- Born: 22 January 1925 Tartu, Estonia
- Died: 5 July 2015 (aged 90)
- Citizenship: Estonian
- Education: University of Tartu
- Awards: Order of the White Star, III Class
- Scientific career
- Fields: Archaeology, prehistory
- Workplaces: Institute of History of the Estonian Academy of Sciences
- Thesis: Neolithic and Early Metal Age settlements at the mouth of the Emajõgi (1954)

= Lembit Jaanits =

Estonian archaeologist (1925–2015)

Lembit Jaanits (22 January 1925 – 5 July 2015) was an Estonian archaeologist who specialised in the Stone Age of Estonia, especially the Neolithic. He was among the central figures in post-war Estonian prehistoric archaeology, and his excavations, typologies and syntheses became important reference points for the study of the eastern Baltic Stone Age.

==Early life and education==
Jaanits was born in Tartu. He entered the University of Tartu in 1942 and attended lectures by Richard Indreko, Gustav Ränk, Armin Tuulse and Friedrich Puksoo. In 1943 he took part in excavations at the Tamula Neolithic settlement site and began working at the university's Archaeological Museum, where he assisted with archival copying and with the packing and evacuation of collections during the war.

He graduated from the University of Tartu in 1948 with a diploma in history and archaeology. In 1954 he defended a candidate dissertation on Neolithic and Early Metal Age settlements at the mouth of the Emajõgi. A revised Russian-language version was published in 1959 as Poseleniia epokhi neolita i rannego metalla v priust'e reki Emaiygi (Estonskaia SSR).

==Career and research==
Jaanits spent most of his professional career at the Institute of History of the Estonian Academy of Sciences.
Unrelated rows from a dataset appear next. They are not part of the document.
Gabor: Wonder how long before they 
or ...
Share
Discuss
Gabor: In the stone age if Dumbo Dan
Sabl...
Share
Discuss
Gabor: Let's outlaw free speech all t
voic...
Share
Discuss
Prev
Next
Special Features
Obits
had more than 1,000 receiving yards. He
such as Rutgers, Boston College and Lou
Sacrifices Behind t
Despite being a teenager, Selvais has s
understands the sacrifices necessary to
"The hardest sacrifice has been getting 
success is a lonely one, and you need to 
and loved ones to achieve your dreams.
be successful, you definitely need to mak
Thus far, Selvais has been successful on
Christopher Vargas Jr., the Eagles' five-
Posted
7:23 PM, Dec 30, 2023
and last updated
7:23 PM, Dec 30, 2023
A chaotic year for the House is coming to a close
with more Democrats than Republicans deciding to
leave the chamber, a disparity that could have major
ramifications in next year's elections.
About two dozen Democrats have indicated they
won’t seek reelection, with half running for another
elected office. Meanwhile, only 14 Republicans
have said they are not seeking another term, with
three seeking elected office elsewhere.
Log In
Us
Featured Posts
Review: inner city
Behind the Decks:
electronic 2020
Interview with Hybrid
He worked there as a researcher from the late 1940s onward, became head of the archaeology sector in 1968, and later served as a leading researcher until 1993. His work focused above all on Stone Age settlement archaeology, ceramic typology and chronology in Estonia.

He carried out or directed excavations at many of Estonia's best-known prehistoric sites, including Akali, Kullamäe, Valma, Kääpa, Tamula, Kunda Lammasmägi, Narva Joaoru hillfort and Pulli. In later recollections, he described his main scholarly aim as placing the material of the Estonian Stone Age, especially the Neolithic, into a reliable chronological sequence. He regarded the settlements at the mouth of the Emajõgi, particularly Akali, as fundamental to that effort because their stratigraphy helped establish the early Neolithic date of material later grouped under the name Narva culture.
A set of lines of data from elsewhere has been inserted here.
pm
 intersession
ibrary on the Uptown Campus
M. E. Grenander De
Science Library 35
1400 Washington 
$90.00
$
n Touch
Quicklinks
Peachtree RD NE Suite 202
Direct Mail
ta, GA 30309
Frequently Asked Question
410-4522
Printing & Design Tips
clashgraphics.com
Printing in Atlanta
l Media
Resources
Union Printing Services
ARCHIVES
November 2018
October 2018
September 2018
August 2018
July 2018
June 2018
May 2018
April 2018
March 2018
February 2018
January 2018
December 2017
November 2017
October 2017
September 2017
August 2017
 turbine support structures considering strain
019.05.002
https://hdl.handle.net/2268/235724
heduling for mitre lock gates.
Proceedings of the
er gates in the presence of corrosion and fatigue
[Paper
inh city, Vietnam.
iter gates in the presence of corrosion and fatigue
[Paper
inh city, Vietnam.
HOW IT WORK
Later scholarship has continued to treat Jaanits's work as foundational. Recent studies have described his typology as the main framework for classifying Neolithic pottery in Estonia, and have noted that he played an important role in defining Late Comb Ware in Estonia during the 1950s and in distinguishing Narva-type pottery on the basis of Estonian material. Colleagues have also credited him with producing the first systematic synthesis of Estonia's later Stone Age and with substantially expanding the source base for the study of the Mesolithic and Neolithic in Estonia.
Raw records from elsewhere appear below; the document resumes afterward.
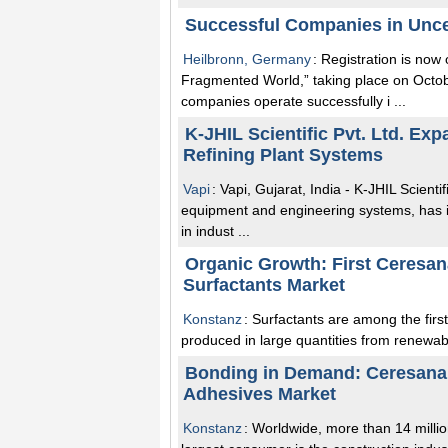
Successful Companies in Unce
Heilbronn, Germany
: Registration is now
Fragmented World,” taking place on Oct
companies operate successfully i ...
K-JHIL Scientific Pvt. Ltd. Exp
Refining Plant Systems
Vapi
: Vapi, Gujarat, India - K-JHIL Scienti
equipment and engineering systems, has in
in indust ...
Organic Growth: First Ceresa
Surfactants Market
Konstanz
: Surfactants are among the firs
produced in large quantities from renewabl
Bonding in Demand: Ceresana 
Adhesives Market
Konstanz
: Worldwide, more than 14 milli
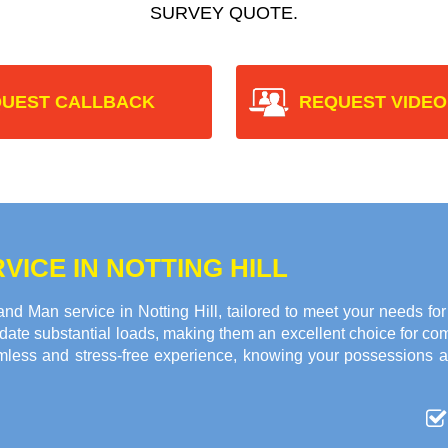
SURVEY QUOTE.
UEST CALLBACK
REQUEST VIDEO
ICE IN NOTTING HILL
d Man service in Notting Hill, tailored to meet your needs fo
ate substantial loads, making them an excellent choice for c
amless and stress-free experience, knowing your possessions 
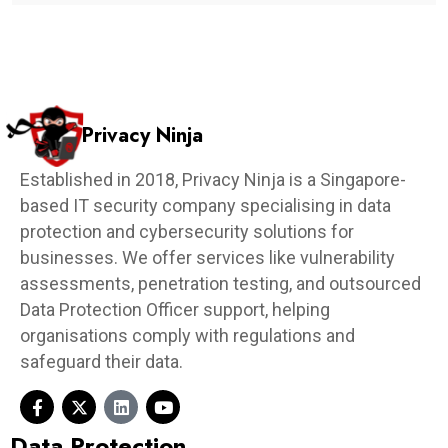
Privacy Ninja
Established in 2018, Privacy Ninja is a Singapore-
based IT security company specialising in data
protection and cybersecurity solutions for
businesses. We offer services like vulnerability
assessments, penetration testing, and outsourced
Data Protection Officer support, helping
organisations comply with regulations and
safeguard their data.
Data Protection​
==Publications and legacy==
Among Jaanits's best-known publications were his monograph on the Emajõgi mouth settlements, the general survey Eesti esiajalugu (1982), written with Silvia Laul, Vello Lõugas and Evald Tõnisson.

==Honours==
In 2001 Jaanits was awarded the Order of the White Star, III Class.

==Selected works==
- Poseleniia epokhi neolita i rannego metalla v priust'e reki Emaiygi (Estonskaia SSR) (1959).
- Eesti esiajalugu (with Silvia Laul, Vello Lõugas and Evald Tõnisson, 1982).